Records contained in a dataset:
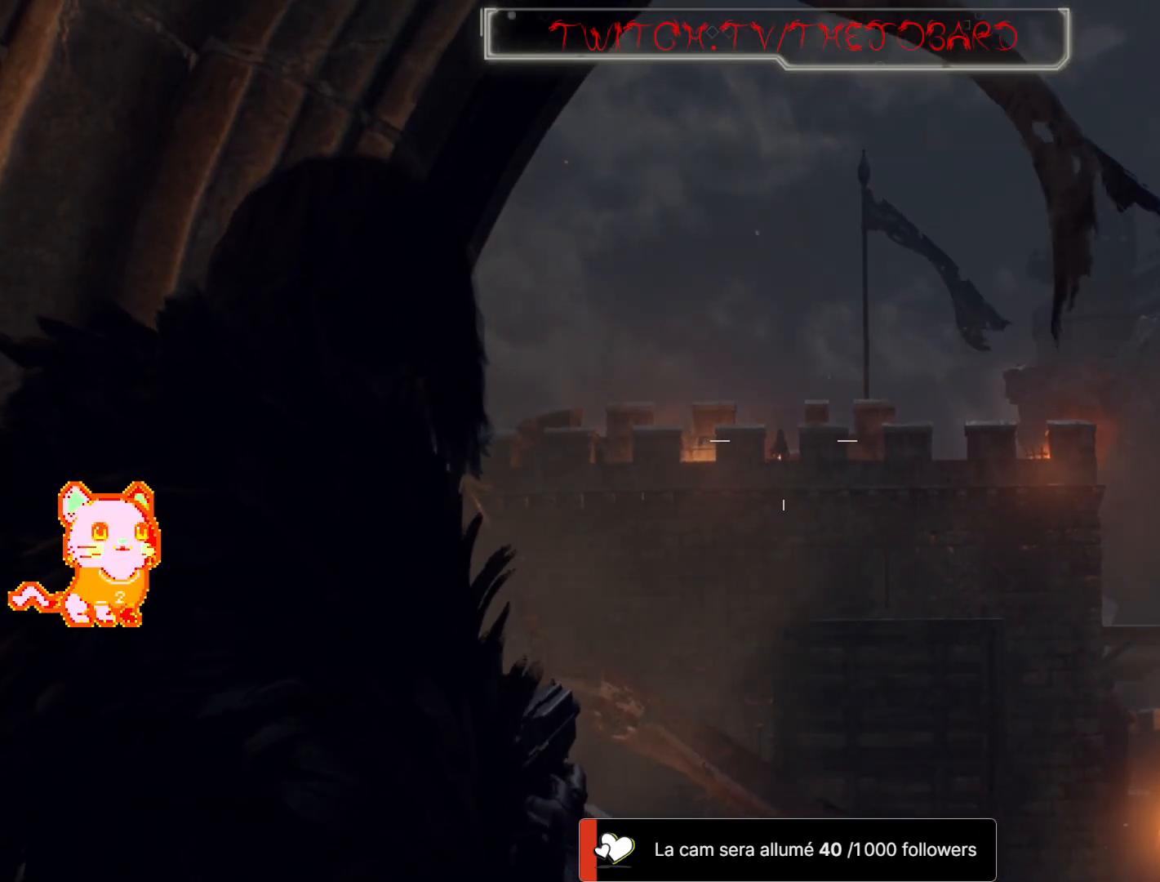
{"dt_ms": 500, "buttons": ["L2"], "left_stick": "center", "right_stick": "center", "events": []}
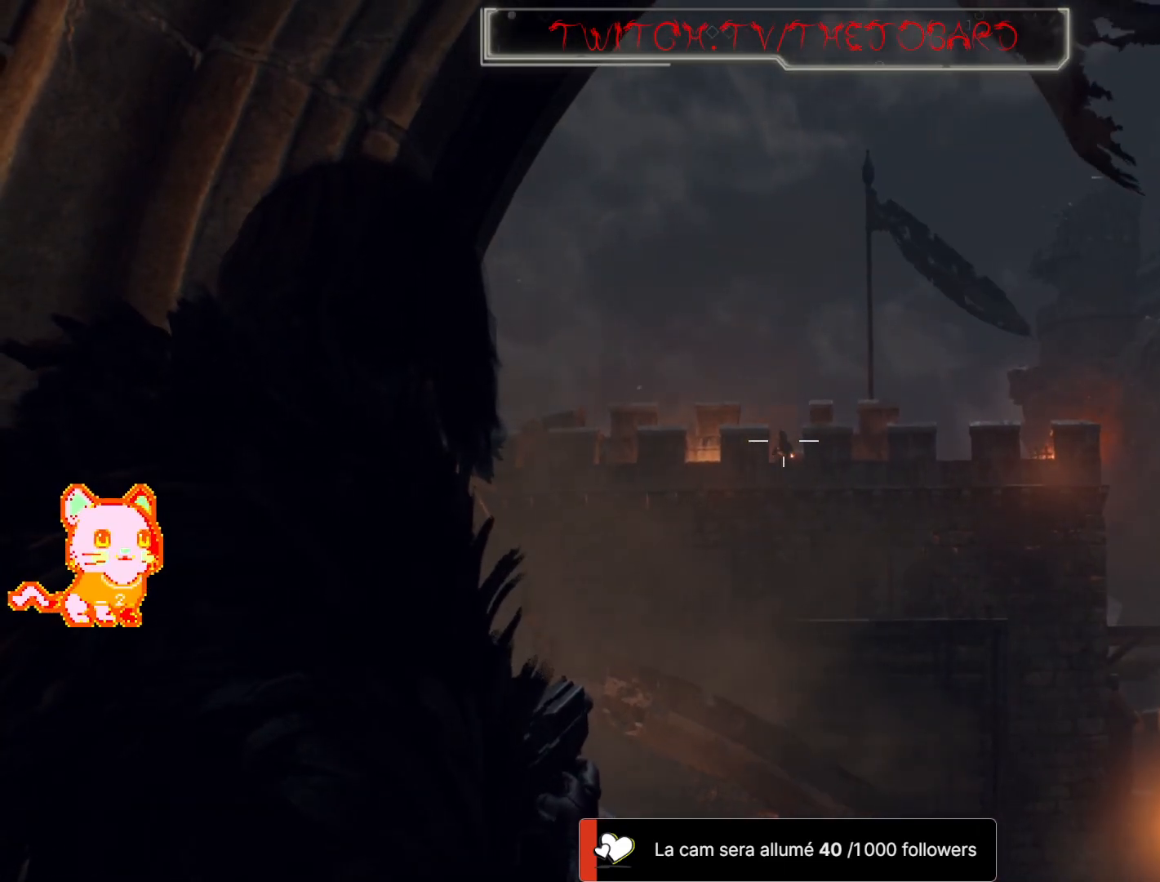
{"dt_ms": 500, "buttons": ["L2"], "left_stick": "center", "right_stick": "center", "events": []}
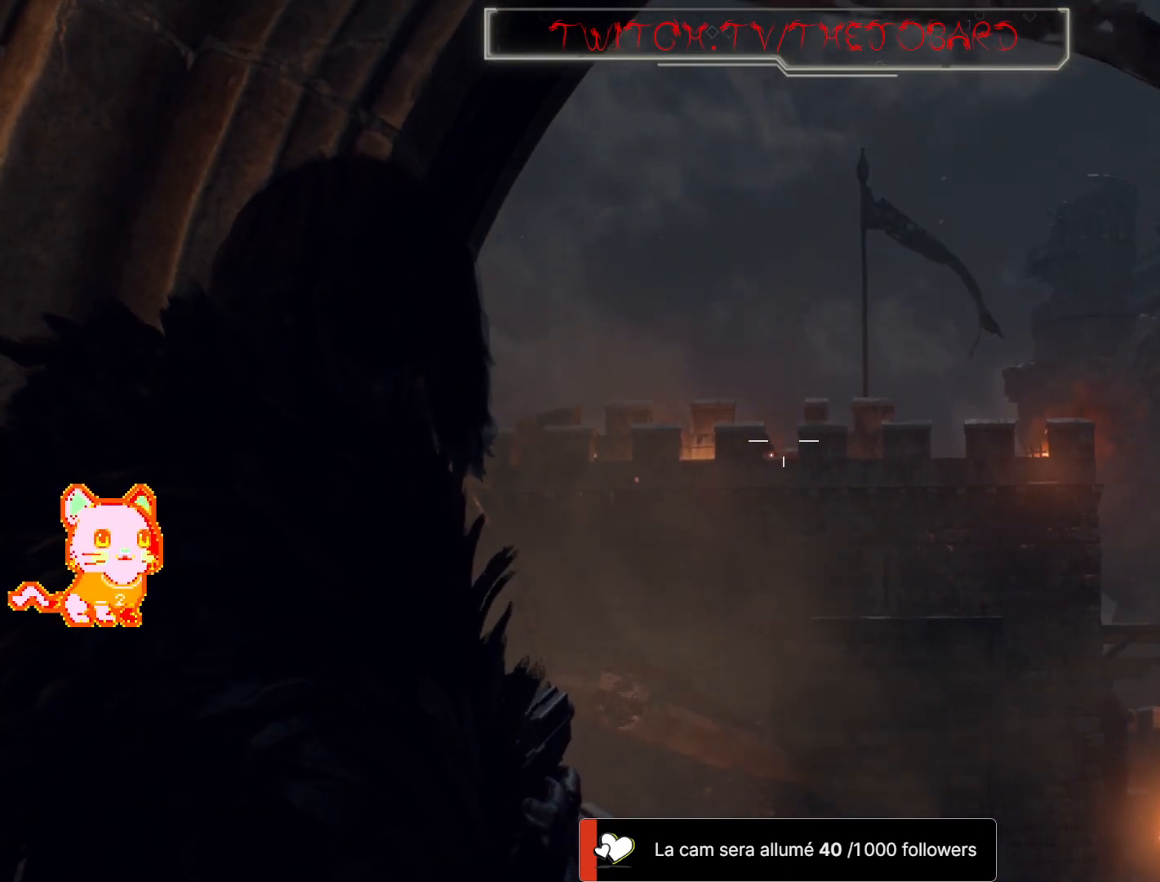
{"dt_ms": 500, "buttons": ["L2"], "left_stick": "center", "right_stick": "down-left", "events": [[283, "right_stick", "down-left"]]}
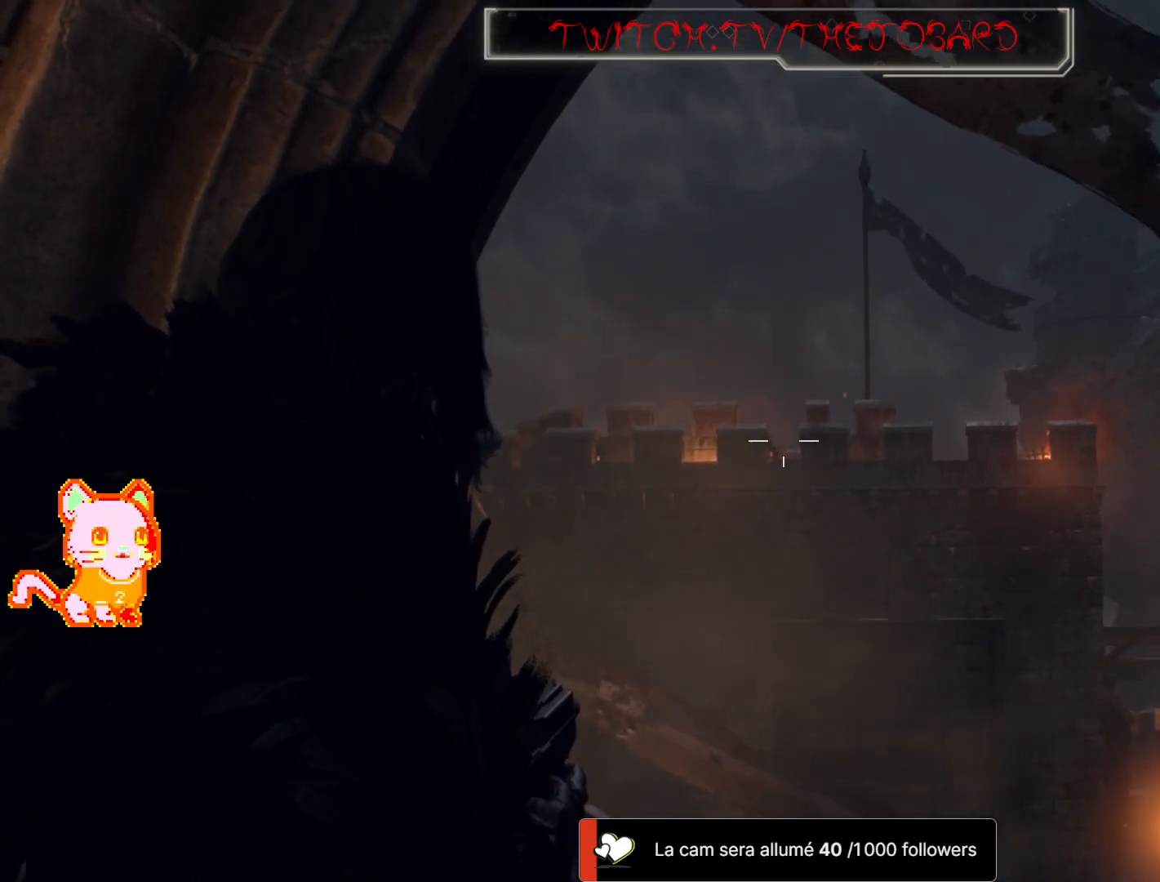
{"dt_ms": 500, "buttons": ["L2"], "left_stick": "center", "right_stick": "center", "events": [[500, "right_stick", "center"]]}
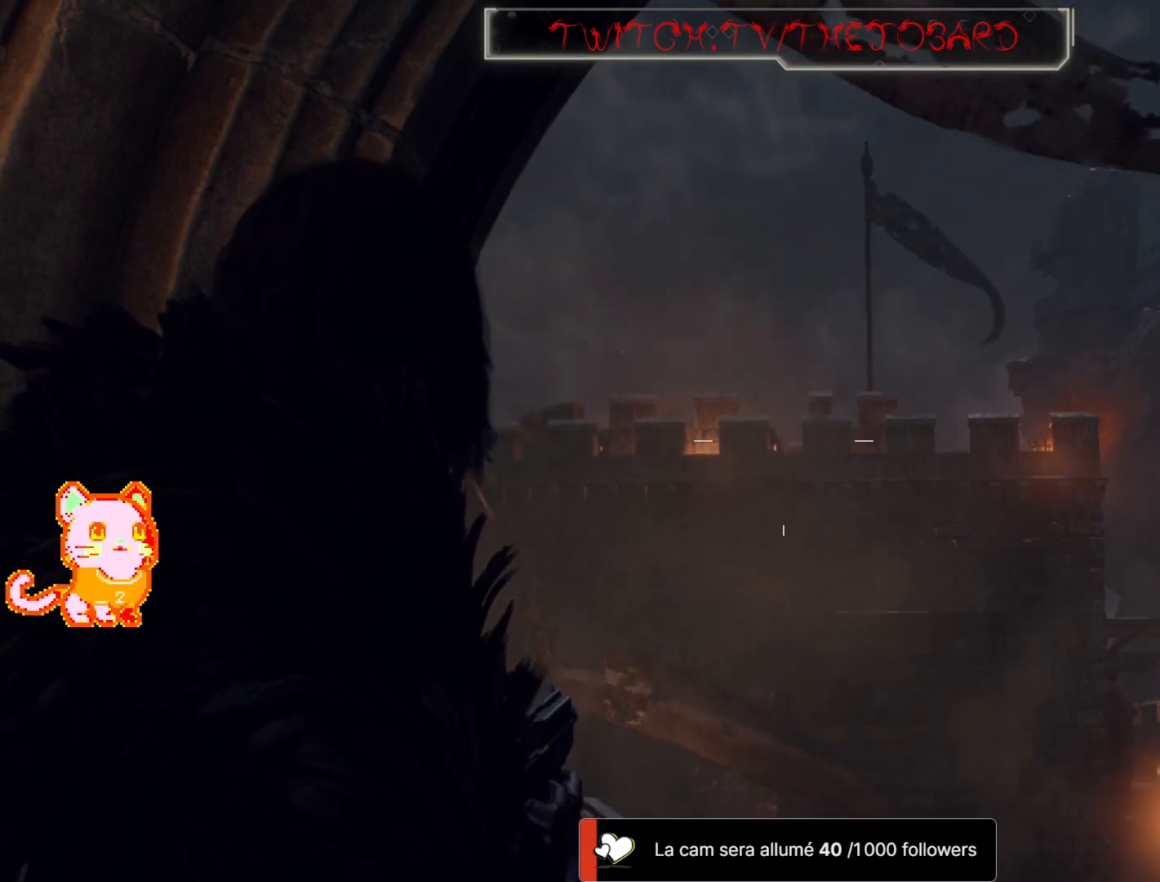
{"dt_ms": 500, "buttons": ["L2"], "left_stick": "center", "right_stick": "center", "events": []}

What is expected: Repeat the records in full and exactly, leaving every picture out.

Reply to the task:
{"dt_ms": 500, "buttons": ["L2"], "left_stick": "center", "right_stick": "center", "events": []}
{"dt_ms": 500, "buttons": ["L2"], "left_stick": "center", "right_stick": "center", "events": []}
{"dt_ms": 500, "buttons": ["L2"], "left_stick": "center", "right_stick": "down-left", "events": [[283, "right_stick", "down-left"]]}
{"dt_ms": 500, "buttons": ["L2"], "left_stick": "center", "right_stick": "center", "events": [[500, "right_stick", "center"]]}
{"dt_ms": 500, "buttons": ["L2"], "left_stick": "center", "right_stick": "center", "events": []}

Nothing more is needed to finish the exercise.